# Task to carry out
Give back every record word for word, but keep the pictures out.

# Study material
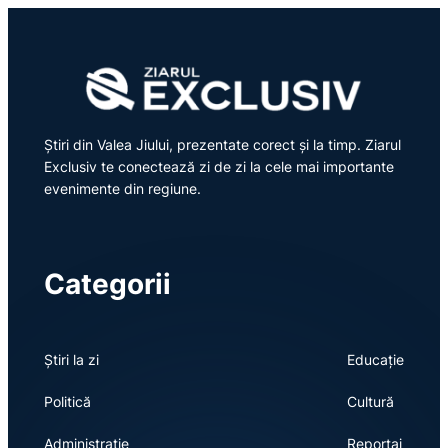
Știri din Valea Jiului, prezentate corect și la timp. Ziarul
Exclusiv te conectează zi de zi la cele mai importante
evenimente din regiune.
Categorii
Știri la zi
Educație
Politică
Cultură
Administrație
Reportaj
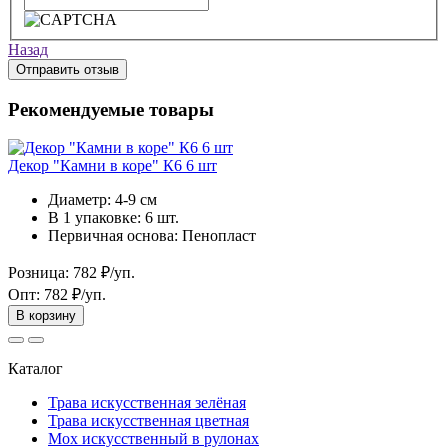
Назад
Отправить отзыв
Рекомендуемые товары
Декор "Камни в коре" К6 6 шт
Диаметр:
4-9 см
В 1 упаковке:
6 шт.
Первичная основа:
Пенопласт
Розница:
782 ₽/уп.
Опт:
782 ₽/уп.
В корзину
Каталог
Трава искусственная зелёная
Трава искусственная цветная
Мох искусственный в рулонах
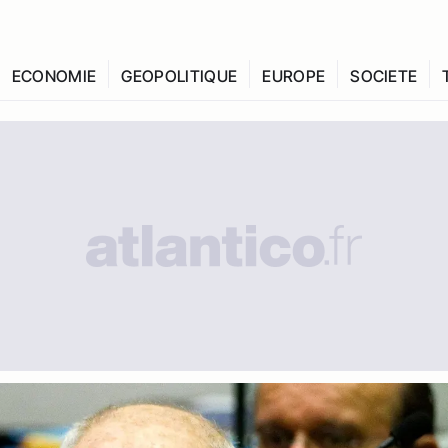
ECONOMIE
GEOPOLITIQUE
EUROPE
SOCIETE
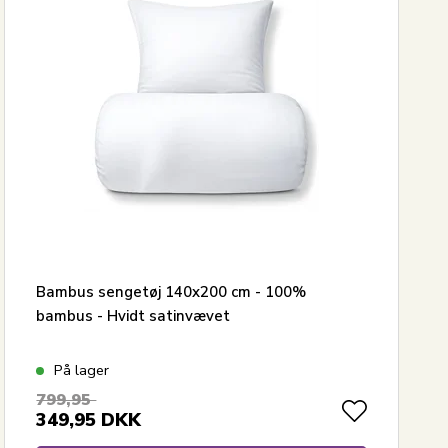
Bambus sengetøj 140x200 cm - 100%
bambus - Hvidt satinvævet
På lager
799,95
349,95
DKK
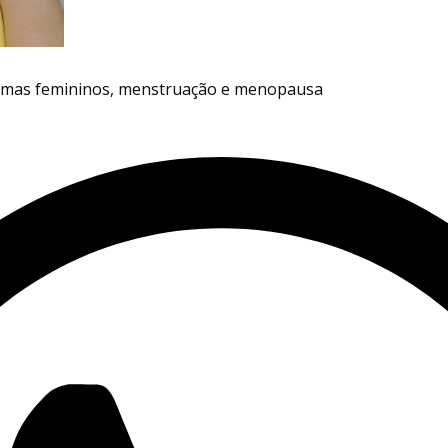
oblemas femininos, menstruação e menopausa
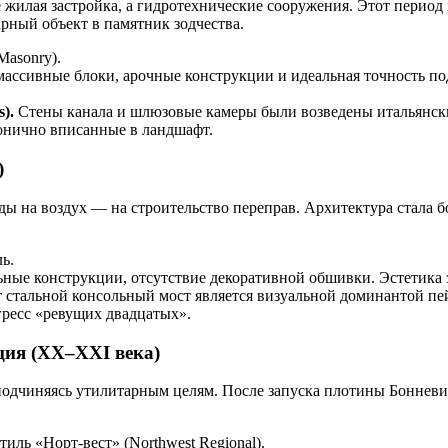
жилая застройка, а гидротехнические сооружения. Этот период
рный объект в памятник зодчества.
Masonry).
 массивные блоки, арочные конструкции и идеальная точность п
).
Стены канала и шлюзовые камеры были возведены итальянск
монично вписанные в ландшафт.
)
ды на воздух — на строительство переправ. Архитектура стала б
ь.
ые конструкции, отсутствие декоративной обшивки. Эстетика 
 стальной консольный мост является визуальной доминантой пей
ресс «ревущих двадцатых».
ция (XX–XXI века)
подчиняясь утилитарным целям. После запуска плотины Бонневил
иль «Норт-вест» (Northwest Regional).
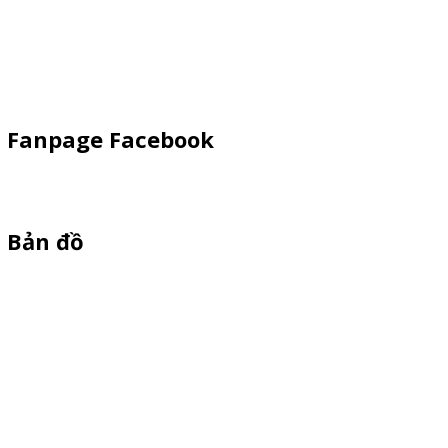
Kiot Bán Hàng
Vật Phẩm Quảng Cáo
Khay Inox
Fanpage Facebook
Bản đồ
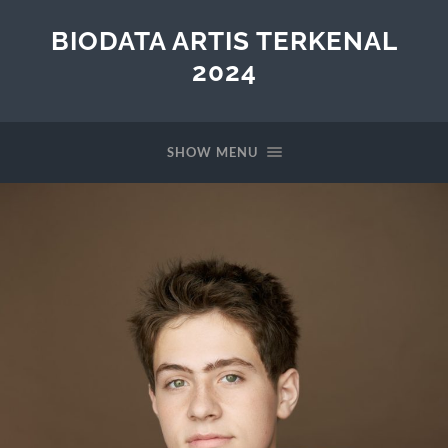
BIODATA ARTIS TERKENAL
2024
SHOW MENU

# Response below
Știri din Valea Jiului, prezentate corect și la timp. Ziarul
Exclusiv te conectează zi de zi la cele mai importante
evenimente din regiune.
Categorii
Știri la zi
Educație
Politică
Cultură
Administrație
Reportaj
Назад
Отправить отзыв
Рекомендуемые товары
Декор "Камни в коре" К6 6 шт
Диаметр:
4-9 см
В 1 упаковке:
6 шт.
Первичная основа:
Пенопласт
Розница:
782 ₽/уп.
Опт:
782 ₽/уп.
В корзину
Каталог
Трава искусственная зелёная
Трава искусственная цветная
Мох искусственный в рулонах
ECONOMIE
GEOPOLITIQUE
EUROPE
SOCIETE
Bambus sengetøj 140x200 cm - 100%
bambus - Hvidt satinvævet
På lager
799,95
349,95
DKK
oblemas femininos, menstruação e menopausa
жилая застройка, а гидротехнические сооружения. Этот период
рный объект в памятник зодчества.
Masonry).
 массивные блоки, арочные конструкции и идеальная точность п
).
Стены канала и шлюзовые камеры были возведены итальянск
монично вписанные в ландшафт.
)
ды на воздух — на строительство переправ. Архитектура стала б
ь.
ые конструкции, отсутствие декоративной обшивки. Эстетика 
 стальной консольный мост является визуальной доминантой пей
ресс «ревущих двадцатых».
ция (XX–XXI века)
подчиняясь утилитарным целям. После запуска плотины Бонневил
иль «Норт-вест» (Northwest Regional).
Kiot Bán Hàng
Vật Phẩm Quảng Cáo
Khay Inox
Fanpage Facebook
Bản đồ
BIODATA ARTIS TERKENAL
2024
SHOW MENU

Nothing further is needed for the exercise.